(Description of the task)
Pick up the account of the holiday in Hendaye below and keep writing it from the point where it stops.

(Given text)
- - - - - - -
Belfast 1951 to ’60 in order, Hendaye, France.

I was employed once again and Sophie was teaching so we decided we would have a holiday on the Continent. We would fly to Paris and let the train take the strain to a place called Hendaye, in the Basque country, on the Spanish Border. Sophie was helped in her teaching by a French assistante who suggested that we should stay with someone she knew in Hendaye under a system known in France as ‘en famille’. The system was that Madame Ader who ran the place with Poppa Ader, supplied a room for the whole family, French style, although we chose not to share with the children and were singular in that we took two rooms. There were something like six families in the house, and each morning Madame would go to each table, and take orders for lunch and dinner, she would then instruct each family what ingredients they needed and they would do the shopping on their own behalf. Each had one of those old fashioned safes in a shaded part of the garden and this was where we kept the provisions. Madame would help herself as need be. So twice a day Madame was preparing different meals for six families. It was incredible how smoothly the system worked. Unlike the rest of the guests, we had no car so had to take the bus to the beach with the result it did not pay us to return to the house for a full midday meal and, in any case, our way of life was different, I don’t think we could have stood the pace if we had.
- - - - - - -
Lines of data

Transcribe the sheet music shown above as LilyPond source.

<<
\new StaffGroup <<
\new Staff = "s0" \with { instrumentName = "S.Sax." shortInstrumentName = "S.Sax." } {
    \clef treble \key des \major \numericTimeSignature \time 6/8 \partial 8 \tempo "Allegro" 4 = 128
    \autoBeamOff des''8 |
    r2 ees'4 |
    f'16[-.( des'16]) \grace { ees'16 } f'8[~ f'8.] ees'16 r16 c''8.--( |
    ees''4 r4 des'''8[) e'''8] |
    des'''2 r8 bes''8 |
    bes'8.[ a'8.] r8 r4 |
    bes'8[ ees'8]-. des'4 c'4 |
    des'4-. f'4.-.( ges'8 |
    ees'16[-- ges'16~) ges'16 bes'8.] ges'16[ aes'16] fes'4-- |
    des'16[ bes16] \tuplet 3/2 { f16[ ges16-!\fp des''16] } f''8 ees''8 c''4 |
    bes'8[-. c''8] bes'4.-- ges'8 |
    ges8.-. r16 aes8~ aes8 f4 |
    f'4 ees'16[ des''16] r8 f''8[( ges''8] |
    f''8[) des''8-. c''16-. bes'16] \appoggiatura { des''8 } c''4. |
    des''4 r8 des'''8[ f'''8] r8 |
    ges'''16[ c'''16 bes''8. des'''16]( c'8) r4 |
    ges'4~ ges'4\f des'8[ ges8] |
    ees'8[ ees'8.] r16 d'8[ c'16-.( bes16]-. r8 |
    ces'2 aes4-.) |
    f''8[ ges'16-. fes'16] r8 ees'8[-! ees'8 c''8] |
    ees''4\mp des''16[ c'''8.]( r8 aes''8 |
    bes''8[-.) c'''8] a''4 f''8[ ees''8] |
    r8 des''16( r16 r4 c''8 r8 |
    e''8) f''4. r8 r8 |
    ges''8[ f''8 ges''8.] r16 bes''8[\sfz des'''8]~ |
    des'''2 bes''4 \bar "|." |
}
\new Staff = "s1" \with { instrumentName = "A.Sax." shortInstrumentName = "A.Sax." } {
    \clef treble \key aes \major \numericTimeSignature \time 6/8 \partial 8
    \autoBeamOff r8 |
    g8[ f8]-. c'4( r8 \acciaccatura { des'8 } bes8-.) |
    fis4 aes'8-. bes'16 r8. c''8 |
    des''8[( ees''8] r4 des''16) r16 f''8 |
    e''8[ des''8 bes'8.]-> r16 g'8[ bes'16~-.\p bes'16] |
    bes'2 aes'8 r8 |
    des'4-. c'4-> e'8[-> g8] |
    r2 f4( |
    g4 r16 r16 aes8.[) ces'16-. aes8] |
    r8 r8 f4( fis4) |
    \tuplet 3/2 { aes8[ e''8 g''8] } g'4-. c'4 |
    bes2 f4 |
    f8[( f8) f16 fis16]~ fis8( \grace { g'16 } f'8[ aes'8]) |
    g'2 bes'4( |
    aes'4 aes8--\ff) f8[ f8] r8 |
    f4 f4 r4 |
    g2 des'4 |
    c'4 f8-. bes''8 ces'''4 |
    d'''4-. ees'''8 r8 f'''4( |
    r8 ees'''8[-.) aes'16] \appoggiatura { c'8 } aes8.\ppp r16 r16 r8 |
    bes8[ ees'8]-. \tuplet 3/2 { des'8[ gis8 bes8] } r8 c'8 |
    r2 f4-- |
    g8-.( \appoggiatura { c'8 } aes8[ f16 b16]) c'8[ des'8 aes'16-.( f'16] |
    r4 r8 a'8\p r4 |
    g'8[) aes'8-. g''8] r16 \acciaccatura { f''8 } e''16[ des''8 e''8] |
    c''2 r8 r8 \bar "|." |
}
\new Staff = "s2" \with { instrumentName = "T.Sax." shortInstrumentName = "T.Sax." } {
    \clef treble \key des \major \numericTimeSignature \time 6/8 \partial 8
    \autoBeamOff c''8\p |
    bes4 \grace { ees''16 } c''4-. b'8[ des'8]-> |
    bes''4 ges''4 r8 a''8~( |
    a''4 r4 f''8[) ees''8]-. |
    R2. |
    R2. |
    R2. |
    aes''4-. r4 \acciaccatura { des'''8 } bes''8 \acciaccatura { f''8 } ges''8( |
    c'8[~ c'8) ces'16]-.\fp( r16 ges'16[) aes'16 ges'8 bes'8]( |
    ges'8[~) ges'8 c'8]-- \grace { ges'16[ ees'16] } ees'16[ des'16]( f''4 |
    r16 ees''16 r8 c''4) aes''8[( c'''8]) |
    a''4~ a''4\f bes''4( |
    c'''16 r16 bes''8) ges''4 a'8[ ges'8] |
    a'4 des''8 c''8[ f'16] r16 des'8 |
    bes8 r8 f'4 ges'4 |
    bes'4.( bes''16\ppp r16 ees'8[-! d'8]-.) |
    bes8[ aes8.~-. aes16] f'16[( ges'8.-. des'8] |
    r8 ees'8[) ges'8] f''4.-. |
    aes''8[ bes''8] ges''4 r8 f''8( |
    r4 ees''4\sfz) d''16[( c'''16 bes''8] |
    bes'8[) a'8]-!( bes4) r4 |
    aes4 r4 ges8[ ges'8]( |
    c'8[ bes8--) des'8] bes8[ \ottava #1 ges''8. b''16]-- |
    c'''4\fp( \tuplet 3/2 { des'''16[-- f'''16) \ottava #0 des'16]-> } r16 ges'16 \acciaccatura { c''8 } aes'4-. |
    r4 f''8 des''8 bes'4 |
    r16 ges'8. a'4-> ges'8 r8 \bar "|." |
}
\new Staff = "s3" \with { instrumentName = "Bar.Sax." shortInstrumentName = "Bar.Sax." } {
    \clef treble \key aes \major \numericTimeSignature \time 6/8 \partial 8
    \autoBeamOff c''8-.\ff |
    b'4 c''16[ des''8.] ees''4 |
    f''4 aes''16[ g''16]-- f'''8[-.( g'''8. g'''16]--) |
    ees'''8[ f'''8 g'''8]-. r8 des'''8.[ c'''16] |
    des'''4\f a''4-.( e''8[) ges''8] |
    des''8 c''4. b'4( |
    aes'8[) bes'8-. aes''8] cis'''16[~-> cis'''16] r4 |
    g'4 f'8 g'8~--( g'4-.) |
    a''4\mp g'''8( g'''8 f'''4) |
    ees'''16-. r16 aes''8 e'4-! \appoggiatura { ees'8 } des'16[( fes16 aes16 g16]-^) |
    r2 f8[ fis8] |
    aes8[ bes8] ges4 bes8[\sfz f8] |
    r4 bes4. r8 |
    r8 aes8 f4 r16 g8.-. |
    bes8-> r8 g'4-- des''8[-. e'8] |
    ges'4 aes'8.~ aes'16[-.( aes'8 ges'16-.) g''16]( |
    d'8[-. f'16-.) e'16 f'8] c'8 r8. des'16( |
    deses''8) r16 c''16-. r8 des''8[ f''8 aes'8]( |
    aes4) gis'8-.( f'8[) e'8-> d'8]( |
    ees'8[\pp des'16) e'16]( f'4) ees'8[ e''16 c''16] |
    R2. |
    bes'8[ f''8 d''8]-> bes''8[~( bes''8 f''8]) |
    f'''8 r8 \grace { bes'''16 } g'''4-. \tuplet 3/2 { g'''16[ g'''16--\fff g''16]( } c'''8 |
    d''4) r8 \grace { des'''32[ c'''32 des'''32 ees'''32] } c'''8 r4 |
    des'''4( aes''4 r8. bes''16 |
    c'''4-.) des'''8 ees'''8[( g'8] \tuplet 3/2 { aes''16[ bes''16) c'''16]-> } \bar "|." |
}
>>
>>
- - - - - - -
(Answer for this exercise)
We were required to make the bed,s and as I have said, do the shopping, otherwise we were free. There were times when the beach was impossible due to heavy rain and as we were away for a month, the number of alternatives soon palled and we would sometimes go back to the house and play board games with the girls. In the next bedroom to them was a couple we would have referred to, and for that matter still do, as ‘deuxieme fois’, meaning that we suspected they were having it away. In this case they were hilarious in both senses. In the evenings and sometimes in the wet weather, they could be heard chasing one another round their bedroom and our girls brought to our attention that they could hear the slap of the hand on naked flesh. As Gilly was twelve years old and Noreen eight, this took some explaining, especially as the combatants were probably in their first flush of old age.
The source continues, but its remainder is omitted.